AV Matrix Switcher Product

Overview

An AV matrix switcher routes any of N video sources to any combination of M displays at once. It is the central nervous system of a conference center, sports bar, lecture hall, or broadcast facility: every source — PCs, media players, cameras, codecs — lands on an input, every display and projector hangs off an output, and the matrix holds the live routing state. Unlike a simple switcher, the crosspoint is non-blocking: all eight outputs can show eight different inputs, the same input, or any pattern between, simultaneously.

The hard engineering is not the routing logic, which is trivial, but doing it to signals that are 18 Gbps serial streams wrapped in encryption, negotiated per-link, and carried over field wiring of unknown quality.

The crosspoint core

At the center is the Crosspoint Board, whose Crosspoint ASIC switches each input's TMDS or FRL lanes — up to 6 Gbps per lane — to any set of outputs without decoding the video. Routing at the serial-stream level keeps latency under a frame and the pixel data bit-exact. The cost is signal integrity: every connector, trace, and switch stage adds jitter, so per-port Retimers re-clock the stream against a low-jitter Clock Generator reference at each boundary. Retimer quality is the practical difference between a matrix that runs 4K60 reliably and one that produces intermittent sparkle on long runs.

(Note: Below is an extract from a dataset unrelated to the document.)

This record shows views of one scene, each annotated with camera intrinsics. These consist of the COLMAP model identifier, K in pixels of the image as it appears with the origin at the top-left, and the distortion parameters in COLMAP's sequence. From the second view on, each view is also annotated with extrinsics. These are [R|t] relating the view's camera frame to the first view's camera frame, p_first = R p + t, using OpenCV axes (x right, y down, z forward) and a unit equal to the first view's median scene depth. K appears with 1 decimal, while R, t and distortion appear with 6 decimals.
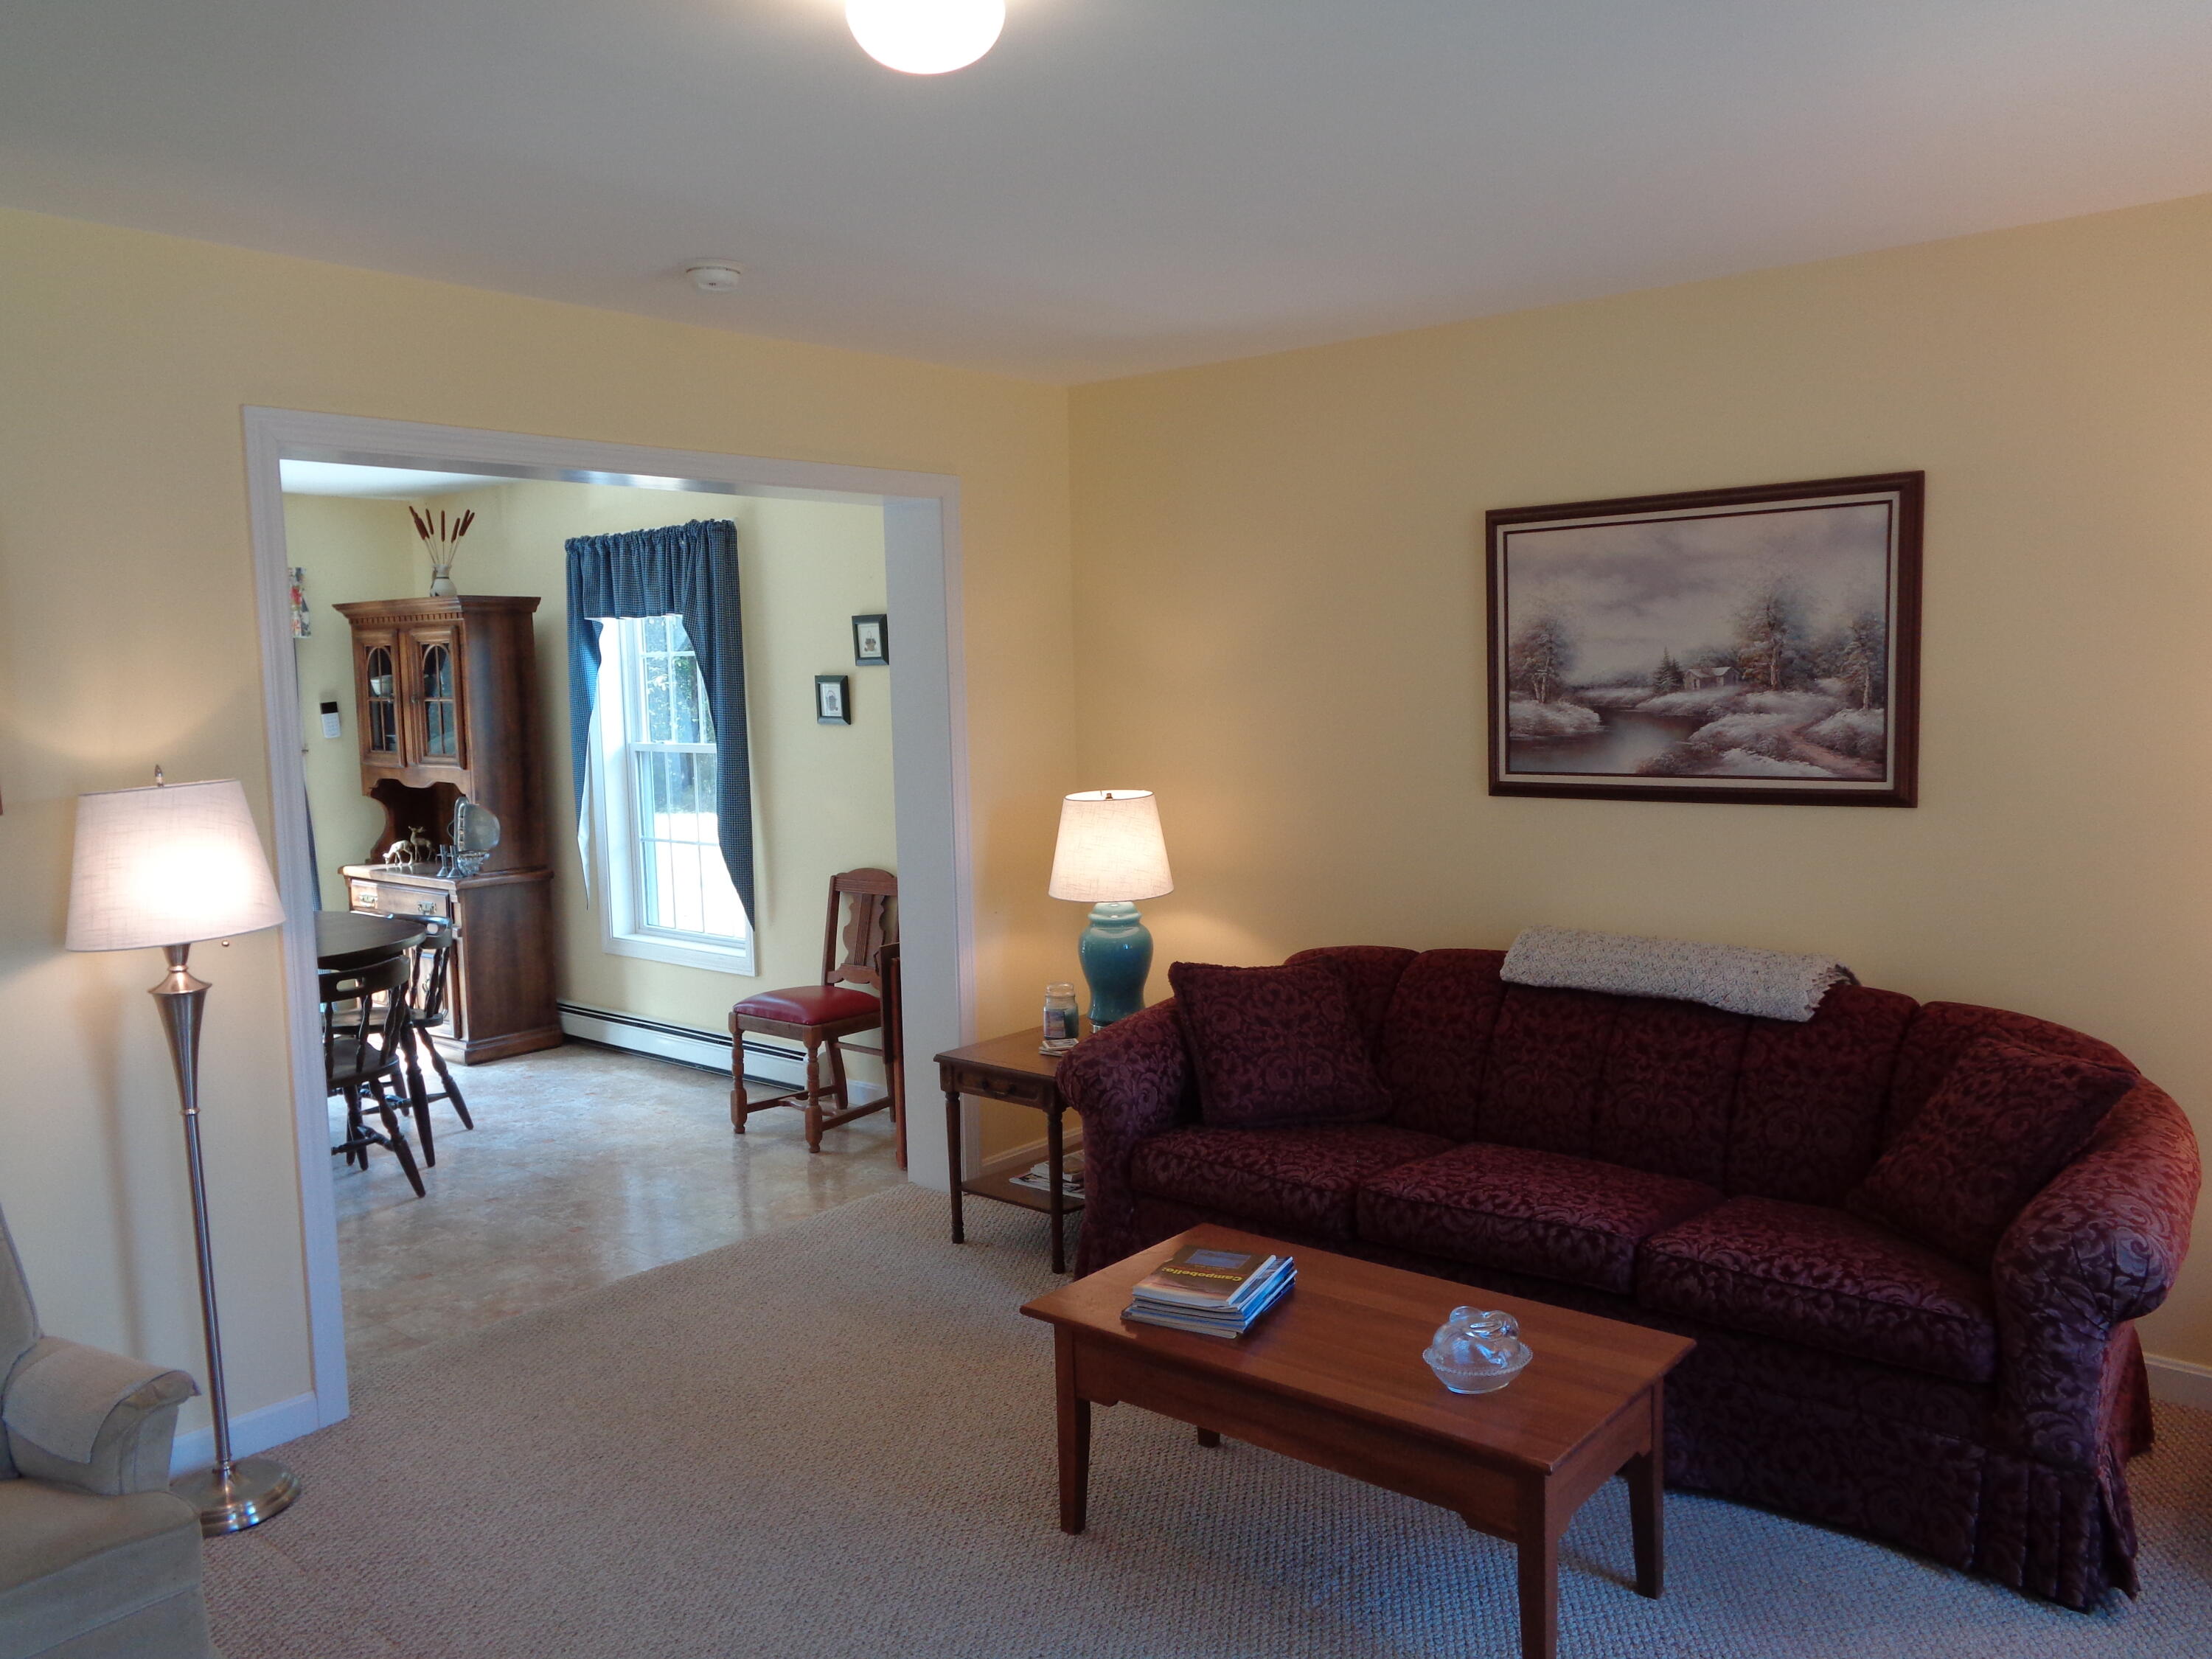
lens RADIAL K [[1659.5, 0, 1116.0], [0, 1659.5, 823.6], [0, 0, 1]] dist [0.011937, 0.002225]
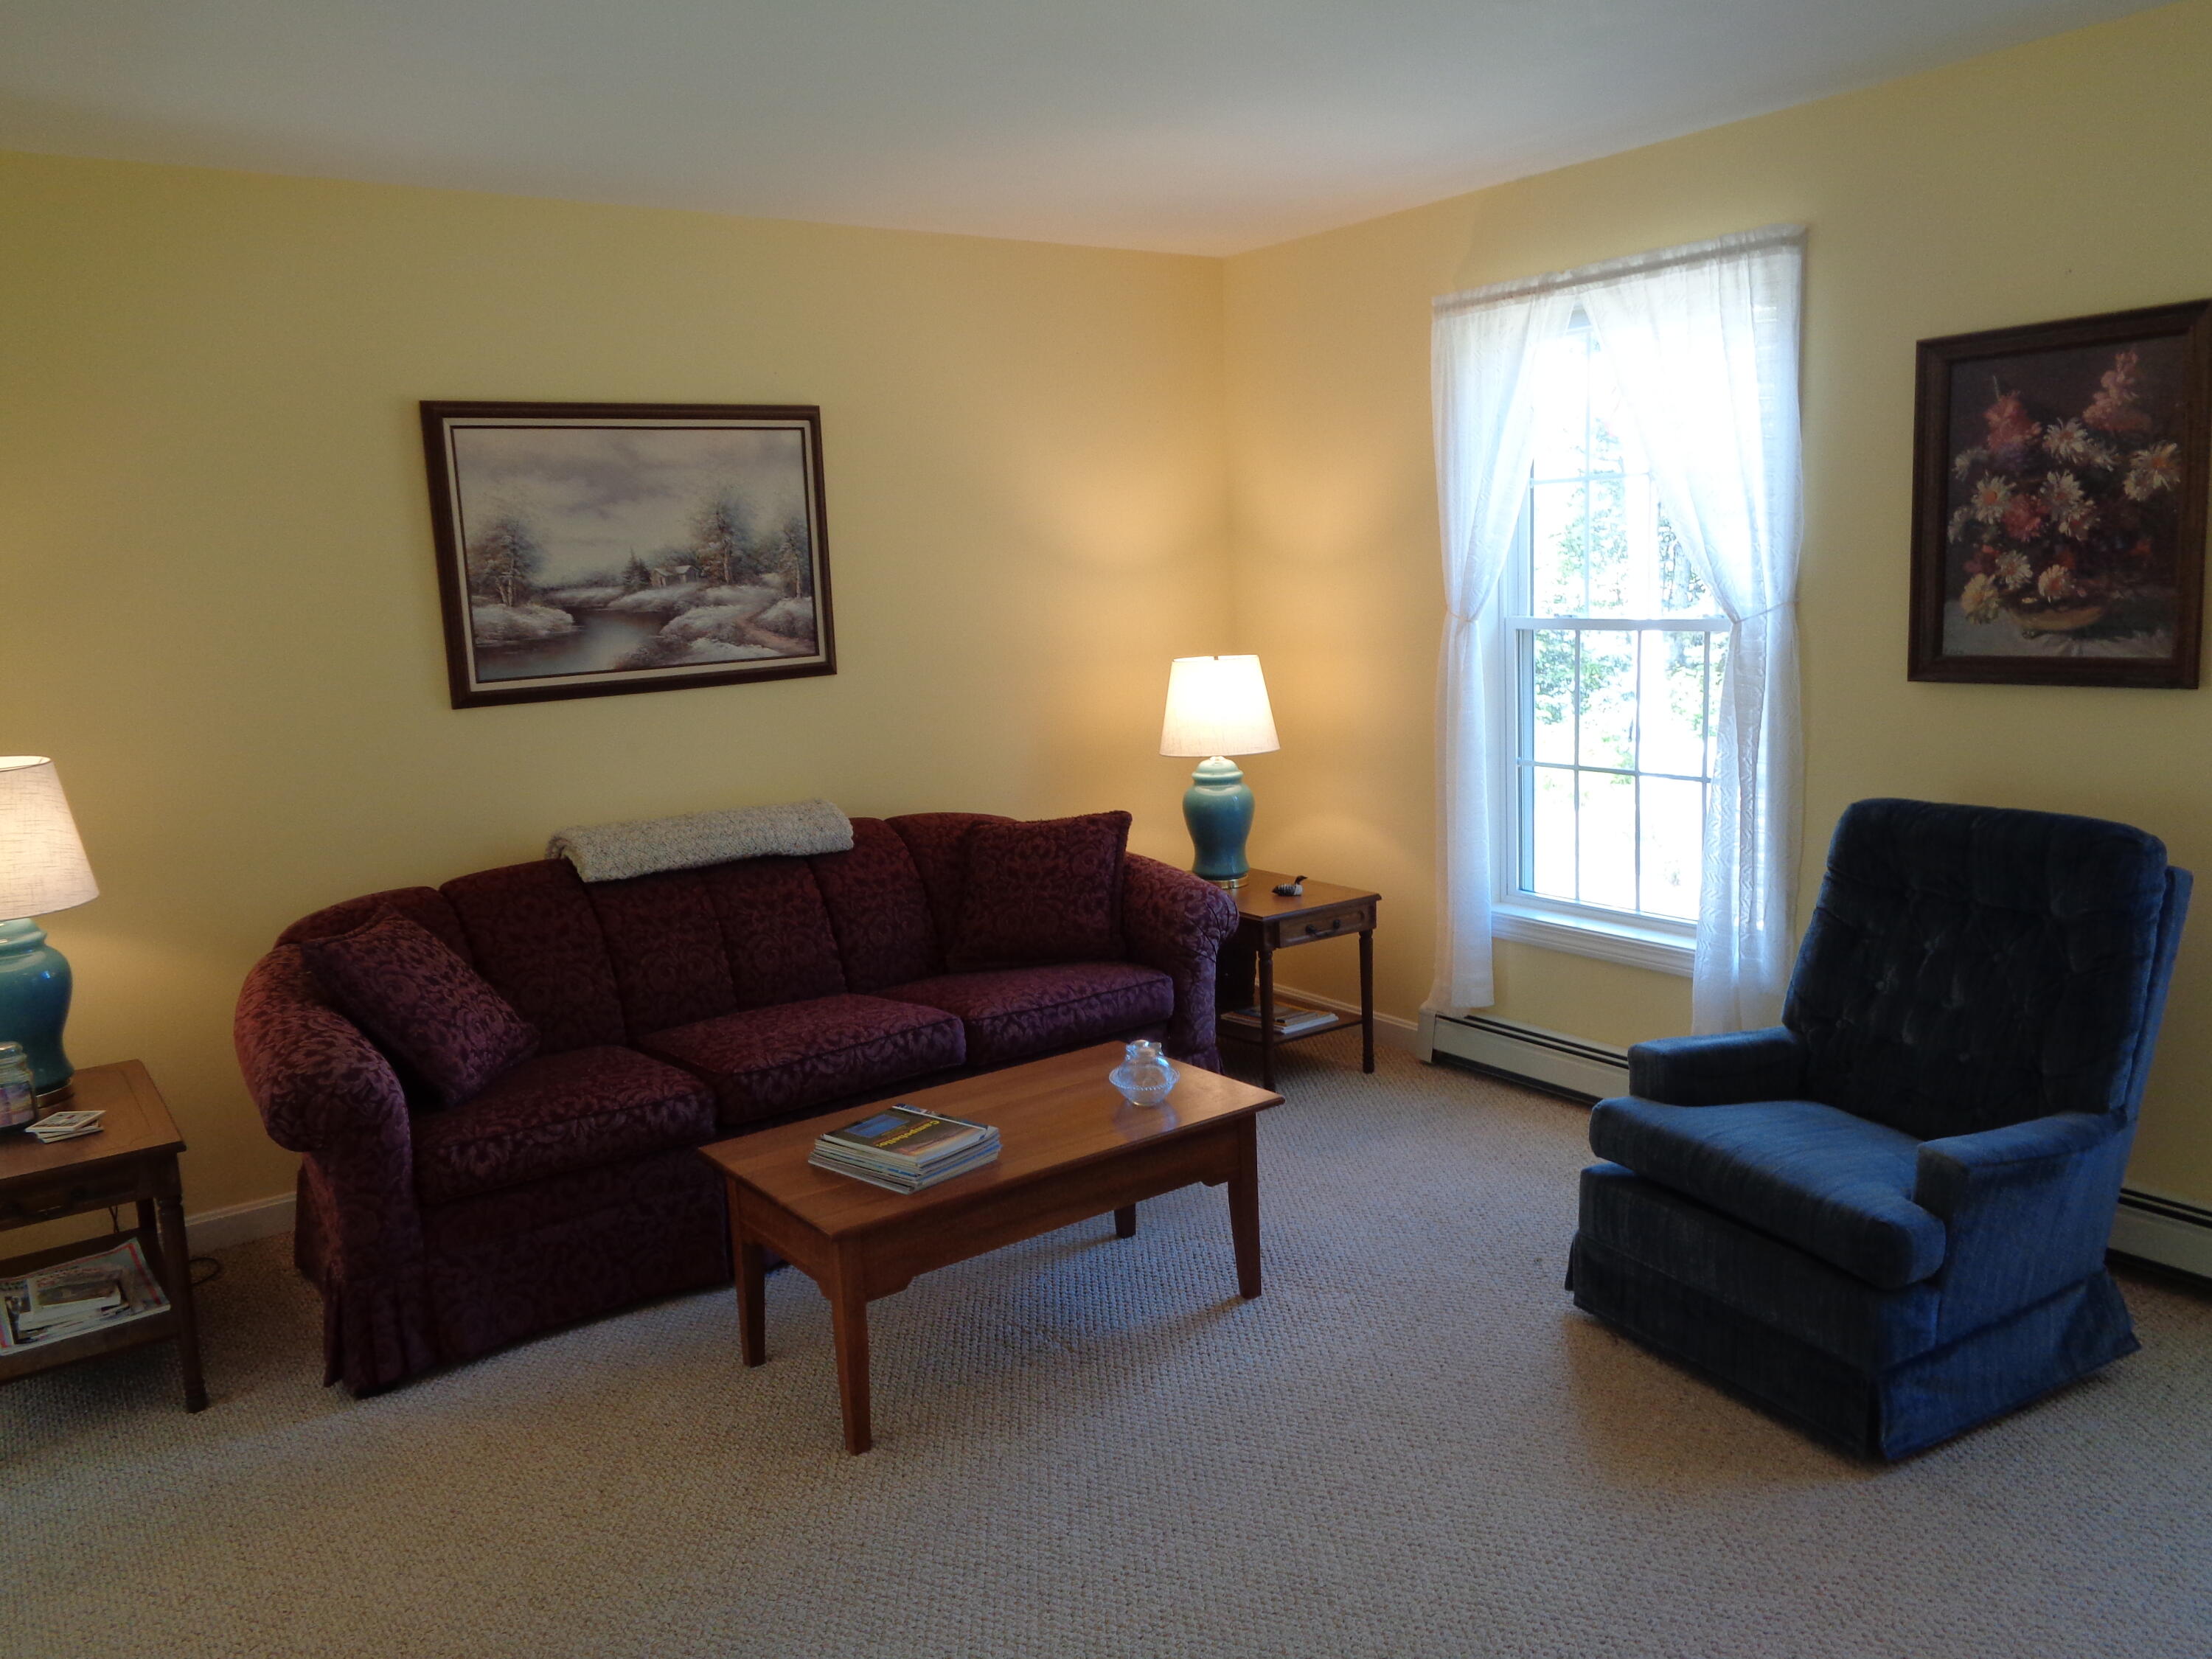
lens RADIAL K [[1659.5, 0, 1120.3], [0, 1659.5, 832.1], [0, 0, 1]] dist [0.011937, 0.002225]
pose [[0.253632, -0.150244, 0.955561, -0.659700], [0.126977, 0.984487, 0.121088, -0.016066], [-0.958930, 0.090622, 0.268775, 0.439426]]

Inputs: equalize, decrypt, lie about the display

Each HDMI Input Card port starts with an HDMI Receiver IC receiver that adaptively equalizes whatever 5–15 m of HDMI cable delivered and decrypts HDCP 2.3. The subtler component is the EDID Emulator: in a point-to-point HDMI link the source reads the display's EDID and negotiates a format, but in a matrix the "display" changes every time routing changes. The matrix therefore presents each source a managed, stable EDID — typically the lowest common denominator of the connected sinks, or a fixed 4K60 profile — so sources never renegotiate mid-show. EDID policy is the single largest cause of matrix misbehavior in the field, which is why it lives in the control processor's policy engine rather than in jumpers. ESD Protection arrays guard every pair, because hot-plugging field wiring is the product's daily electrical abuse.

Outputs: scale, re-encrypt, and reach 100 m

The Output Card solve the two problems the crosspoint ignores. First, format: a per-output Output Scaler converts the routed stream to each sink's native resolution, so one 4K source feeds a 1080p confidence monitor without dragging every display down — and because the scaler re-times the output, switching on scaled ports is seamless rather than a two-second resync. Second, distance: HDMI cable is unreliable past about 15 m, so commercial outputs ship as HDBaseT. The HDBaseT Transmitter PHY modulates uncompressed video, Ethernet, IR, and RS-232 onto ordinary Cat6 as PAM-16, reaching 70–100 m, and the PoH Injector powers the far-end receiver over the same cable so a ceiling projector needs no local mains. The HDMI Transmitter IC path re-encrypts with each sink's HDCP keys; the matrix is a licensed HDCP repeater, decrypting once at the input and re-encrypting per output.

Control and audio

The Control Processor owns everything stateful. Its Compute SoC Module runs the Control Firmware that exposes routing over Telnet, REST, and a web UI on the Ethernet Port; in practice most installs are driven by a room control system (Crestron, AMX, Q-SYS) through those APIs or the RS-232/IR Ports, which also tunnels serial and IR to HDBaseT far ends. The Front Panel buttons remain the fallback when the control network is down.

The Audio Section reflects how commercial buildings are wired: video goes to displays, but audio goes to a separate DSP and amplifier chain. The Audio DSP de-embeds PCM from any routed input, downmixes multichannel, applies per-output delay so audio through the building DSP stays lip-synced with video through the scaler, and hands balanced +4 dBu analog to Phoenix Terminals via the DAC Stage. Breakaway routing — sending input 3's audio with input 5's video — is a standard requirement.

Power and packaging

PoH makes the power budget unusual: the Power Section must be sized for every output simultaneously powering a far-end receiver, pushing an 8×8 toward 150 W. Installs where a dead matrix darkens a building specify the hot-swap Redundant PSU, load-shared through ORing diodes and supervised by Rail Monitors that raise SNMP traps. The 1U–2U Rack Chassis uses a Card Cage of field-swappable I/O cards — the modularity that distinguishes this class from fixed-configuration boxes — cooled by temperature-controlled Cooling Fans that earn their keep in the sealed credenzas integrators insist on using.

The category sits between two alternatives: fixed HDMI switchers below it, and AV-over-IP systems above it, which replace the crosspoint with encoders, decoders, and a 10 GbE network switch. AV-over-IP scales past 64×64 and reuses network infrastructure, but the dedicated matrix still wins on latency, determinism, and not requiring the AV integrator to run a multicast network — which is why both architectures continue to ship in volume.